アイドル歌手という当時の定義では何が言いたいのか判らないような印象は残ります。
今なら、楽にこんなのあり、なのですが。
ちなみに、青木茗というのは彼女のことですね。
岩崎良美のvacanceという溌剌とした曲をPANTAと共に書いたのが
翌年だと思います。
LPのCecileを取り出してきてまた、安井かずみと加藤和彦のことを思い出してしまいました。

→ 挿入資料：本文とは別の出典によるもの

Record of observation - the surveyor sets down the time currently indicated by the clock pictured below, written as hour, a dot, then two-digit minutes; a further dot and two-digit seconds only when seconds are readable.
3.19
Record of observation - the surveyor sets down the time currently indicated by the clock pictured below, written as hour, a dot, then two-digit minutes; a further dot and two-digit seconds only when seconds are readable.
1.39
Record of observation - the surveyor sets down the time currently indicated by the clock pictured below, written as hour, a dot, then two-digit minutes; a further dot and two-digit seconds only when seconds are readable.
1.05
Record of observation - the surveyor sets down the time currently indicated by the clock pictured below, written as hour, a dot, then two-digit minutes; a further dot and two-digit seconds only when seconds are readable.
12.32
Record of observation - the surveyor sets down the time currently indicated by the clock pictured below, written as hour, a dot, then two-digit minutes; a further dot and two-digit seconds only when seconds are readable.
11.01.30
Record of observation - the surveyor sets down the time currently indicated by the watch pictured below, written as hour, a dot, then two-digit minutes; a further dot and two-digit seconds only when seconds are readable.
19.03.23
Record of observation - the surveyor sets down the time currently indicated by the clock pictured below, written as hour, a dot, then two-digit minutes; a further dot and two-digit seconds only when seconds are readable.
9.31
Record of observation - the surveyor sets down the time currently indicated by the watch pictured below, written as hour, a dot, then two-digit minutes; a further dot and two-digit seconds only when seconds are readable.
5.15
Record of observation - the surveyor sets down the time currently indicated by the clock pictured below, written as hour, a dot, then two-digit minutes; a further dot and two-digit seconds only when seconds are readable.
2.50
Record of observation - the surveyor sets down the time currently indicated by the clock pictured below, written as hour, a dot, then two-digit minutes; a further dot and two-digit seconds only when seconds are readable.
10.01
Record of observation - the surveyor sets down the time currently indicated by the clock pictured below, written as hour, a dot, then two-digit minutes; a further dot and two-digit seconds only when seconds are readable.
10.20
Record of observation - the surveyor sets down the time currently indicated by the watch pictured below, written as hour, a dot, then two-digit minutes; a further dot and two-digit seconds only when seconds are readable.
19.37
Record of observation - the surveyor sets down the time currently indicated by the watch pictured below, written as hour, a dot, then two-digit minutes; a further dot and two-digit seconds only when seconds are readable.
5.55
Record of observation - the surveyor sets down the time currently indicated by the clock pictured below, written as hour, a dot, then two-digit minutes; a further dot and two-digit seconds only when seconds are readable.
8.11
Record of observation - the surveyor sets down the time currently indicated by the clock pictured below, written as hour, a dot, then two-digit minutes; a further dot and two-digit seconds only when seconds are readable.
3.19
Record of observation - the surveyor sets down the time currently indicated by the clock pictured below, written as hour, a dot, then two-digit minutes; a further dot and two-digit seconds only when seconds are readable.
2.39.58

Commented by kaz-shin at 2009-11-05 00:58
kotaroさん、こんばんは。コメントありがとうございます。
レスが遅くなってしまい、すみませんでした。

確かに今なら全然"あり"のアルバムですね。
当時はアイドルの作品とは言え、コンセプトのしっかりしていた作品が多かったので、
このアルバムに関してはある種の物足りなさを感じていましたが・・・。
私好みの声質で、聴いていて癒されます(笑)
Commented by Island at 2011-06-15 17:13 x
そうですね、方向性が見つけきれなかったかと
でも
パステルラブ と
パヤマヤビーチは、いまだ愛聴曲です
Commented by kaz-shin at 2011-06-20 00:02
Islandさん、こんばんは。コメントありがとうございます。
レスが遅くなってしまい、本当に申し訳ありませんでした。
私も「Pastel Love」や「Just Feeling」は今でも大好きな曲です。